Melinda R. Howard APPELLANT v. The State of Texas STATE
OPINION DISSENTING FROM DENIAL OF
MOTION FOR REHEARING
Respectfully, I must dissent from the majority's denial of Appellant's motion for rehearing en banc. Officer Clements was dispatched to investigate the crime of driving while intoxicated (DWI). He was not engaged in community caretaking. When he approached Appellant, who was leaning on the truck, he determined that she had alcohol on her breath; was thick-tongued; and had glassy, heavy eyes. When Clements asked her to move away from the truck, she swayed and was unsteady on her feet. At that point, Clements had probable cause to believe that Appellant was guilty of public intoxication and probable cause to arrest her for public intoxication. Clements admitted at the hearing on Appellant's motion to suppress that she was not free to leave and was being detained until he completed his DWI investigation. Clements asked Appellant for her name, instructed her to step away from the truck, and said, “Tell me what happened this evening․”
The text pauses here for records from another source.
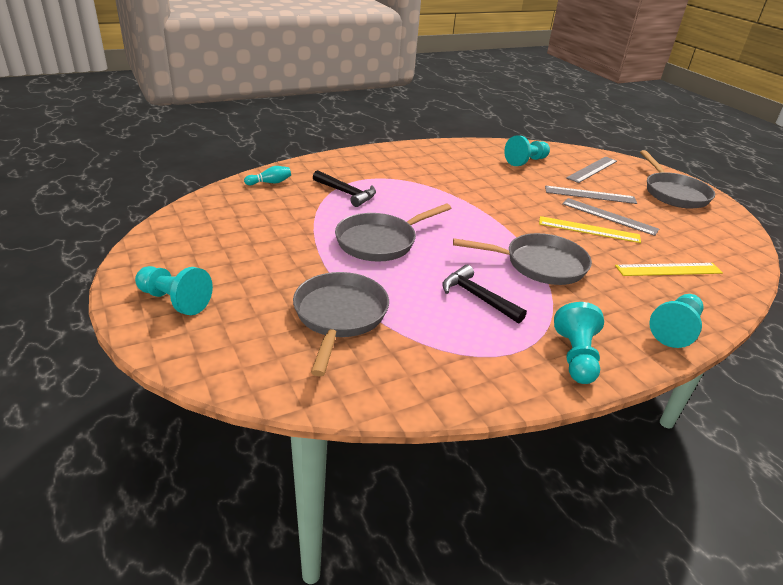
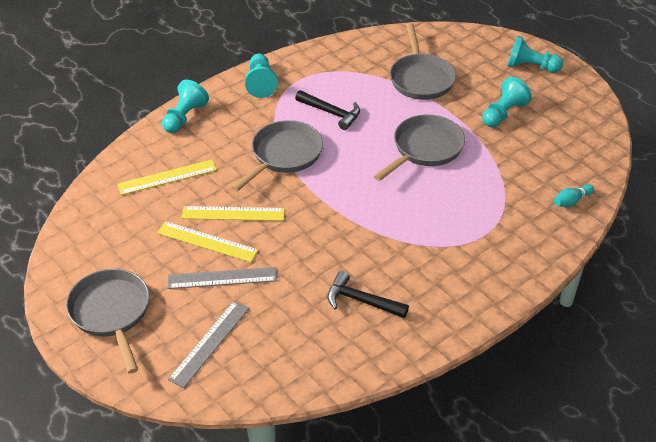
camera: 170 degrees right, 10 degrees up
(347, 193) = (488, 205): black hammer -> black hammer (361, 301)
(526, 161) = (301, 336): turquoise pawn -> turquoise pawn (503, 113)
(539, 265) = (284, 155): grey pan -> grey pan turned 135 degrees clockwise
(609, 216) = (207, 241): grey ruler -> yellow ruler

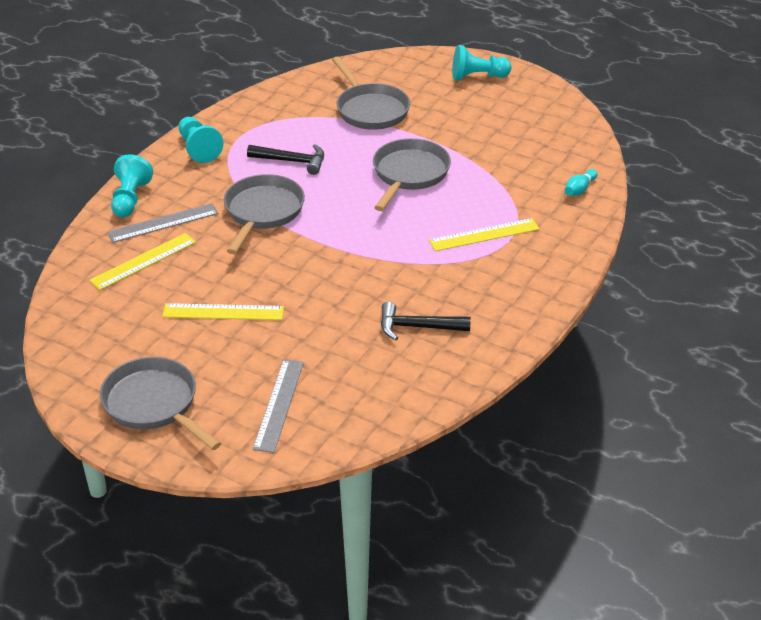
camera: 20 degrees left, 5 degrees down
(222, 278) = (259, 342): grey ruler -> grey ruler (163, 223)
(233, 213) = (237, 279): yellow ruler -> yellow ruler (484, 235)
(503, 113) = (472, 125): turquoise pawn -> none

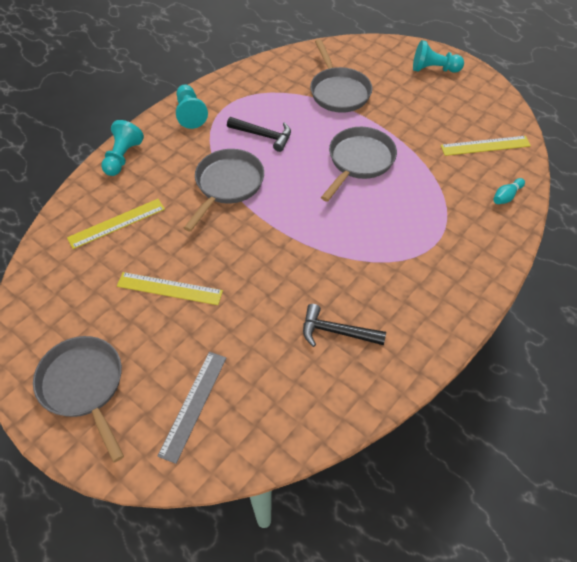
camera: 10 degrees right, 15 degrees up
(163, 223) = (143, 185): grey ruler -> none
(484, 235) = (414, 235): yellow ruler -> yellow ruler (485, 146)

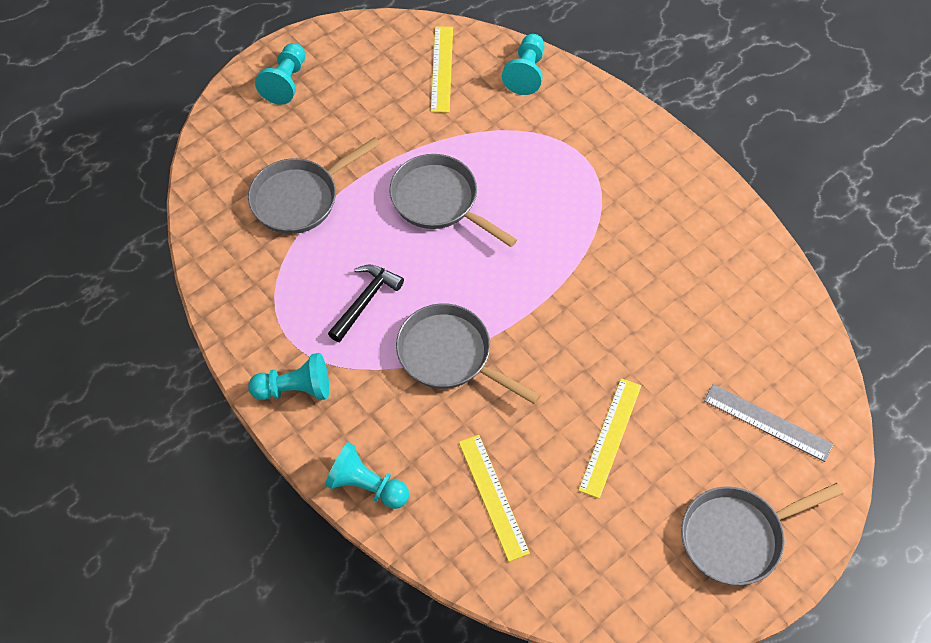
camera: 80 degrees left, 5 degrees up
(336, 331) = (689, 273): black hammer -> none
(338, 92) = (300, 198): grey pan -> grey pan turned 150 degrees clockwise
(506, 196) = (526, 73): turquoise bowling pin -> turquoise pawn

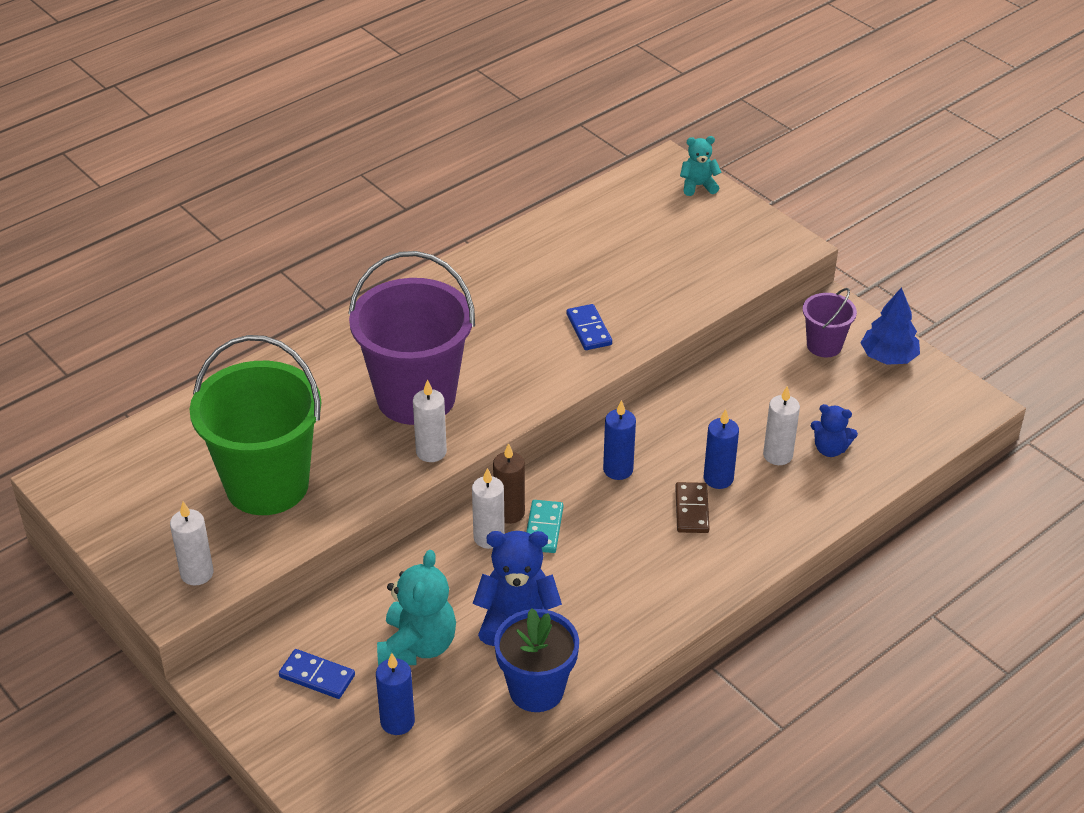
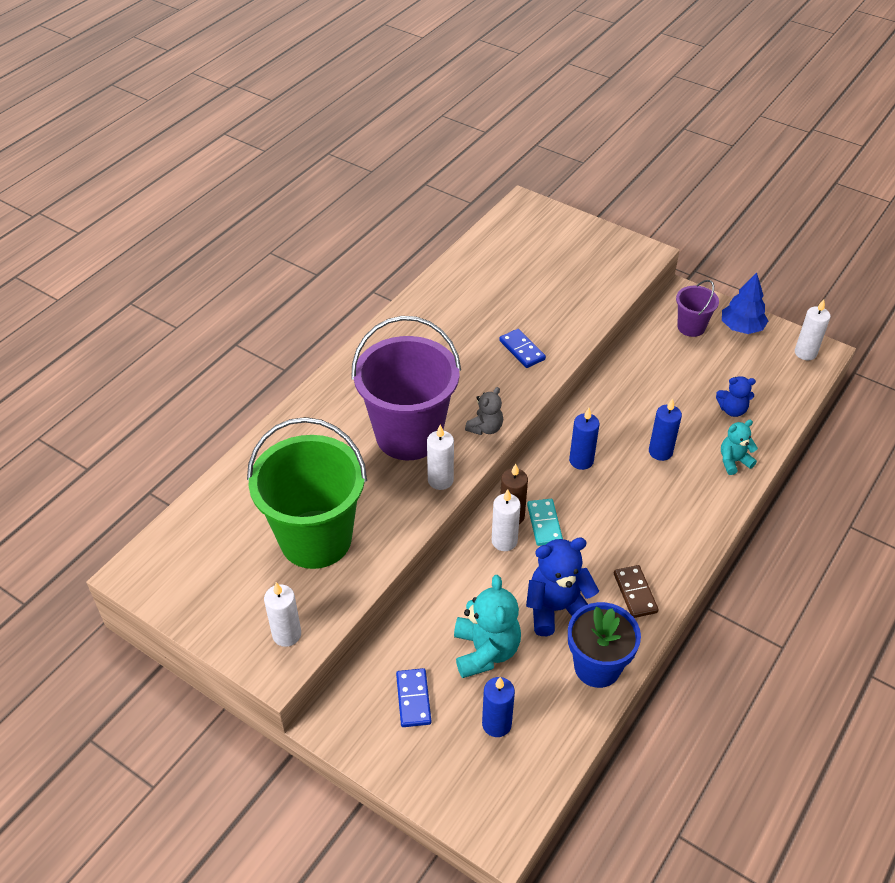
camera: 15 degrees left, 5 degrees up
(317, 676) = (413, 699): blue domino -> blue domino turned 75 degrees clockwise
(507, 406) = (485, 428): none -> grey teddy bear
(691, 510) = (651, 482): brown domino -> brown domino (635, 593)
(698, 186) = (554, 218): turquoise teddy bear -> turquoise teddy bear (733, 461)
(777, 455) = (696, 423): white candle -> white candle (805, 353)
There was a clear show of authority by Clements. Appellant acquiesced to that show of authority. But Clements had no authority to arrest her for DWI because chapter 14 of the code of criminal procedure does not authorize a warrantless arrest for a misdemeanor DWI committed outside the police officer's presence unless it could be classified as a breach of the peace, which is not applicable here.1 Chapter 14 does, however, authorize a warrantless arrest for the public intoxication offense, both because it was committed within Clements's presence and because he found Appellant “in suspicious places and under circumstances which reasonably show that [she is] guilty of” that offense.2 Clements's public intoxication investigation was complete, and he was gathering evidence for a DWI prosecution when he questioned Appellant.
I would hold that the evidence clearly demonstrated that Clements had probable cause to arrest Appellant for public intoxication and that she was not free to leave when he questioned her. Under Dowthitt 3 and Miranda,4 Appellant was entitled to be warned that she did not have to answer Clements's questions. I would therefore grant rehearing, vacate our prior opinion, reverse the trial court's judgment, and remand this case. Because the majority does not, I respectfully dissent.
FN1. See Tex.Code Crim. Proc. Ann. arts. 14.01(b), 14.03(a)(1) (West 2005 & Supp.2012).. FN1. See Tex.Code Crim. Proc. Ann. arts. 14.01(b), 14.03(a)(1) (West 2005 & Supp.2012).
FN2. See id. arts. 14.01(b), 14.03(a)(1).. FN2. See id. arts. 14.01(b), 14.03(a)(1).
FN3. Dowthitt v. State, 931 S.W.2d 244, 252–55 (Tex.Crim.App.1996).. FN3. Dowthitt v. State, 931 S.W.2d 244, 252–55 (Tex.Crim.App.1996).
FN4. See Miranda v. Arizona, 384 U.S. 436, 444, 86 S.Ct. 1602, 1612 (1966).. FN4. See Miranda v. Arizona, 384 U.S. 436, 444, 86 S.Ct. 1602, 1612 (1966).